Length — centimetre and metre

Length — centimetre and metre

Length — centimetre and metre

For measuring length we use two main units:

  • Centimetre (cm) — for small things.
  • Metre (m) — for big things.

Remember: 1 metre = 100 centimetres.

A wooden ruler and a tape measure on a table

When centimetres

We use centimetres for things that fit on a ruler:

  • Pen ≈ 14 cm
  • Book (height) ≈ 25 cm
  • Child's hand ≈ 15 cm

Try it: take a ruler and measure your finger. How long is it?

When metres

Metres are for bigger things:

  • Table ≈ 1 m
  • Door (height) ≈ 2 m
  • Car (length) ≈ 4 m

Trick: if a thing can be hugged with your arms or walked across in steps, use metres. If it fits on a book, use centimetres.
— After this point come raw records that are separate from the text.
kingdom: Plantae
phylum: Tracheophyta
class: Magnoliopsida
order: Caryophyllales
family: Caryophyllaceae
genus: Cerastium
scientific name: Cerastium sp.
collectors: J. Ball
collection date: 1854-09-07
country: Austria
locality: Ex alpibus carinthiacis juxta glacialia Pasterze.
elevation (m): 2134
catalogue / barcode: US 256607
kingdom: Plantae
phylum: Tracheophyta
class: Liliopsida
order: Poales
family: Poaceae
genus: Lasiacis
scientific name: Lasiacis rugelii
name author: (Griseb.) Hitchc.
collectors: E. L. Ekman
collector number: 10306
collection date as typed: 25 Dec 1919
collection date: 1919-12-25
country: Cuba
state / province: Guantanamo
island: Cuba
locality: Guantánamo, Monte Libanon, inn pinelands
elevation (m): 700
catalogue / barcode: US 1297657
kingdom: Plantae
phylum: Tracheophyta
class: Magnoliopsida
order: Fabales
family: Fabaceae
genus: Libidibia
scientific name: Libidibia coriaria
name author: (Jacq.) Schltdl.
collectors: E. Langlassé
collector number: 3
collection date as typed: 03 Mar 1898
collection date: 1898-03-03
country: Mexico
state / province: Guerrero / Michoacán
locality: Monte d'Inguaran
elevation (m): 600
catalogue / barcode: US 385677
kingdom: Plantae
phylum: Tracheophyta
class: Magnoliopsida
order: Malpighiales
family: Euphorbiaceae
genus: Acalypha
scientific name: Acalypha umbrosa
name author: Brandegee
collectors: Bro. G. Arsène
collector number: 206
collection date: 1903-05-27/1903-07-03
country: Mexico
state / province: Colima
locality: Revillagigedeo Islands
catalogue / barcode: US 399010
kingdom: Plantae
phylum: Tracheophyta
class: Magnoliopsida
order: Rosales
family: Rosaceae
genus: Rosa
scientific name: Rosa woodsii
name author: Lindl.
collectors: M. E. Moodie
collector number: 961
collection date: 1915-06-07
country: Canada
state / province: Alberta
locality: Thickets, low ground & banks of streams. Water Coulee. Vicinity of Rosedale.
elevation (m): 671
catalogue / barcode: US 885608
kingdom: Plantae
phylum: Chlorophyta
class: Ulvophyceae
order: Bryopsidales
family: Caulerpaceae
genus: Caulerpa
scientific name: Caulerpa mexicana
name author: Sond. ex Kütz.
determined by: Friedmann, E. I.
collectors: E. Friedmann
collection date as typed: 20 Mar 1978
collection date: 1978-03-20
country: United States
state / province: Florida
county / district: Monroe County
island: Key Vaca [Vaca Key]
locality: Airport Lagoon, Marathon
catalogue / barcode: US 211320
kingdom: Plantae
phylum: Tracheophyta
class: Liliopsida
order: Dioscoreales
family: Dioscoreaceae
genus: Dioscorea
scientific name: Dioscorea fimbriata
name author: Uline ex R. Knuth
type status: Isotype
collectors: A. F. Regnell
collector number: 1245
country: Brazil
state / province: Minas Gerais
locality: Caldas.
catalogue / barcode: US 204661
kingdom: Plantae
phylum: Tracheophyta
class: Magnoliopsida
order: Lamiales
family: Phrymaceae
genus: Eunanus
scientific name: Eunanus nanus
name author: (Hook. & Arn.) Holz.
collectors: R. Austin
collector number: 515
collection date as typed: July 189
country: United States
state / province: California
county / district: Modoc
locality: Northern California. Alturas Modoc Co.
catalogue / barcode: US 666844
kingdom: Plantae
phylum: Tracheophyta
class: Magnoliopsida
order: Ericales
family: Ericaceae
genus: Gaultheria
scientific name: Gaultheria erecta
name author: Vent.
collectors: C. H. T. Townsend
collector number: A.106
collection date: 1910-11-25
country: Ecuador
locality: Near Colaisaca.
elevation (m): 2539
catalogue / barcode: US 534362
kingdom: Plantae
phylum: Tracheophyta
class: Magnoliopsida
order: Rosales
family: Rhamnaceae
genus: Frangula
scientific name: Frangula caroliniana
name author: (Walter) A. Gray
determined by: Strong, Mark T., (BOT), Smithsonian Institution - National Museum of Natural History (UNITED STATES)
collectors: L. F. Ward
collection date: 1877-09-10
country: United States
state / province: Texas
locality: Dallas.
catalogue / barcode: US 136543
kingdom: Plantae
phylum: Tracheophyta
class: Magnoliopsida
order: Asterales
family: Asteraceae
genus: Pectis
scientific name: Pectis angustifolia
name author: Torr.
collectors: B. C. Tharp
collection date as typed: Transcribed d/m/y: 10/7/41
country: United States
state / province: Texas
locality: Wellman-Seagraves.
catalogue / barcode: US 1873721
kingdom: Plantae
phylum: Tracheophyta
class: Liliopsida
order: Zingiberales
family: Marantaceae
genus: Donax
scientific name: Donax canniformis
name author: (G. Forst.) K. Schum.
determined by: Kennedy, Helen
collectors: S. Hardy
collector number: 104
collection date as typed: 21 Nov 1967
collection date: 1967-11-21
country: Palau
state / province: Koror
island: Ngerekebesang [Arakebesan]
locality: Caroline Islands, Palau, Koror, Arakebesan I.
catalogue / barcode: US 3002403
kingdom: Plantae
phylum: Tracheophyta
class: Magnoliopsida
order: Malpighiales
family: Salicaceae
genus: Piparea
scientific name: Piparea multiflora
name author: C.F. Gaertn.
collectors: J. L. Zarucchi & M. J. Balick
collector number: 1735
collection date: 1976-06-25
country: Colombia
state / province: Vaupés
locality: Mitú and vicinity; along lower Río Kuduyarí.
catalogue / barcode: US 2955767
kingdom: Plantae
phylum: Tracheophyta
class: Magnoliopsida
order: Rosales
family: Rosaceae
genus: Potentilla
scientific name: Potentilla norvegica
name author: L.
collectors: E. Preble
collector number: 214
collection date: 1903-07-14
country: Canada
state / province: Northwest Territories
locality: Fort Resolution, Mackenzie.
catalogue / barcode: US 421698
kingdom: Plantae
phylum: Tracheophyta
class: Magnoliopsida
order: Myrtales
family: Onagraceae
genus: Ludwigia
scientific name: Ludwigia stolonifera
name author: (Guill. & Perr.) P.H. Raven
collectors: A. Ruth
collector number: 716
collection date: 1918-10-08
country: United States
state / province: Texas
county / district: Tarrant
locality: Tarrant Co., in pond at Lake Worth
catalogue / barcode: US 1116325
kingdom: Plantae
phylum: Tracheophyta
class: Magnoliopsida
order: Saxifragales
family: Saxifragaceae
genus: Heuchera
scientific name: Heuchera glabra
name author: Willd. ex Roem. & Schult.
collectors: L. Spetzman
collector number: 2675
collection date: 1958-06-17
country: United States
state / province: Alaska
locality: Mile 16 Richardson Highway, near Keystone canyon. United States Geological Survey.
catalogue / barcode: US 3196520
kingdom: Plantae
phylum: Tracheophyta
Conversion: metre ↔ centimetre

Since 1 m = 100 cm, we can switch:

  • 1 m = 100 cm
  • 2 m = 200 cm
  • 50 cm = half a metre
  • 150 cm = 1 m + 50 cm = a metre and a half

How to measure with a ruler

  1. Put the thing on the zero of the ruler (at the start).
  2. See where it ends.
  3. Read the number — that is the length in centimetres.

Common mistakes:

  • Starting from 1 cm instead of 0 → the answer is 1 cm too big.
  • The ruler is not in line with the thing → the answer is inaccurate.

When to estimate

Sometimes a rough guess is enough — without a ruler:

  • "This room is about 3 metres." (about three steps)
  • "The pen is about 15 cm." (palm to fingertip)

Estimating is useful — when you don't have a ruler at hand.

Summary

  • Centimetre (cm) for small things, metre (m) for big.
  • 1 m = 100 cm.
  • The ruler measures from 0, not from 1.
  • Estimates are useful — roughly, without a tool.